Another is Mosaic, a website that allows accredited and non-accredited investors in California and New York to invest in solar projects that cost between $55,000 and $2 million. Investors contribute fractions — called "notes" — of the total loan needed for a given project. As solar projects sell the power they generate, they repay investors with interest.
Returns are around 4.5 percent, higher than U.S. Treasury bonds, according to Mosaic. Investors can contribute as little as $25. The company has fully funded 12 solar projects and raised more than $1.1 million since it launched in 2011. Although Mosaic vets solar projects carefully, but using the platform does carry some risk.
Investment has grown since the platform shifted to an interest-bearing model, said spokeswoman Lisa Curtis. Before, the average contribution was $100. Now that people can make money while funding a cause they care about, the average contribution jumped to around $1,000.
Pretty much anyone with a dream can apply to borrow money through Pave, a platform that began with the hope of offering a better alternative to traditional student loans. Pave matches so-called prospects, U.S. citizens who are 18 and over, with a team of backers willing to help fund schooling, business ideas, or creative projects. To settle the debt, prospects commit to giving backers up to 10 percent of their income for the next decade.
Pave payments adjust depending on how much a prospect earns at a given time. Because repayment is based on income, Pave argues that the investments aren't high risk: Chances are, the prospect will figure out a way to make money, even if the project they raised money to fund doesn't work out.
Pave launched last December with eight prospects, ranging from an engineering student to a filmmaker. Prospects have sought to raise an average of $20,000, and backers must invest at least $500 in a given prospect. Backers are also encouraged to mentor the young person they have invested in. A similar company, Upstart, focuses on college graduates.
3. Lending Club
Lending Club allows borrowers to crowdfund personal loans and gives investors an opportunity to build a portfolio of "notes," small portions of those loans. More than $1.5 billion has been invested since the platform launched in 2007, earning investors over $133 million in interest. Members can open joint accounts, corporate accounts, trust accounts, and even retirement accounts.

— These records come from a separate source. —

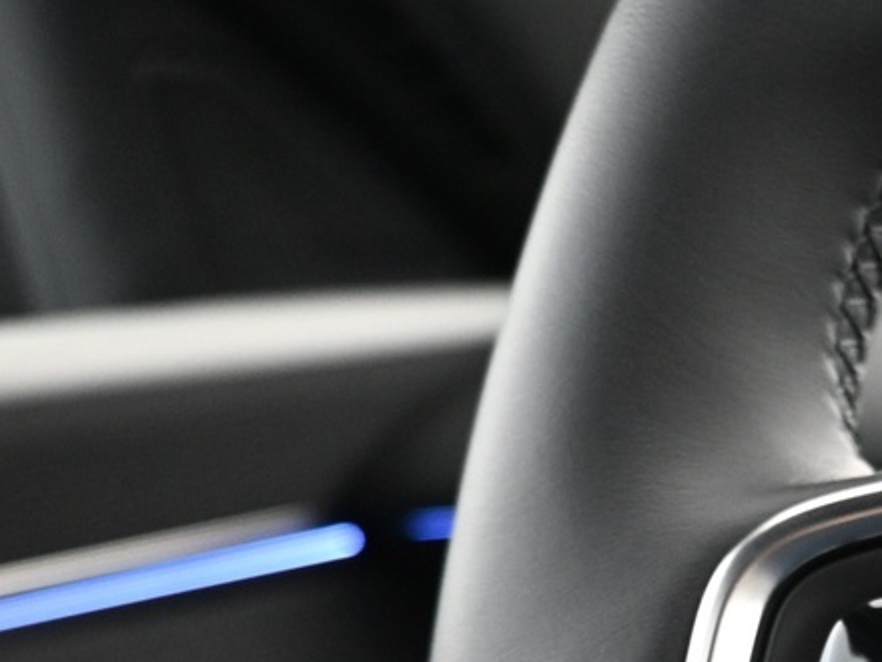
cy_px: 1001
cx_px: 1024
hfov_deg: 21.6
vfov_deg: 15.9
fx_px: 2166
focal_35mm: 85
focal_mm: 16
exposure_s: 1/15
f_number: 3.5
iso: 1600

Lending Club's investors have earned an average rate of return of over 9.5 percent, according to the company, and borrowers pay lower interest rates than they would on many credit cards. Almost 80 percent of borrowers use low-interest, fixed-rate loans from Lending Club to pay off other debts.
Although Lending Club does charge fees, they are lower than those found at most traditional banks. Borrowers can seek loans up to $35,000, which they must pay off in monthly installments over three to five years. Interest rates are calculated according to an individual's creditworthiness — and Lending Club members are very creditworthy. The company rejects ninety percent of individuals who request a loan, focusing only on those with high credit scores.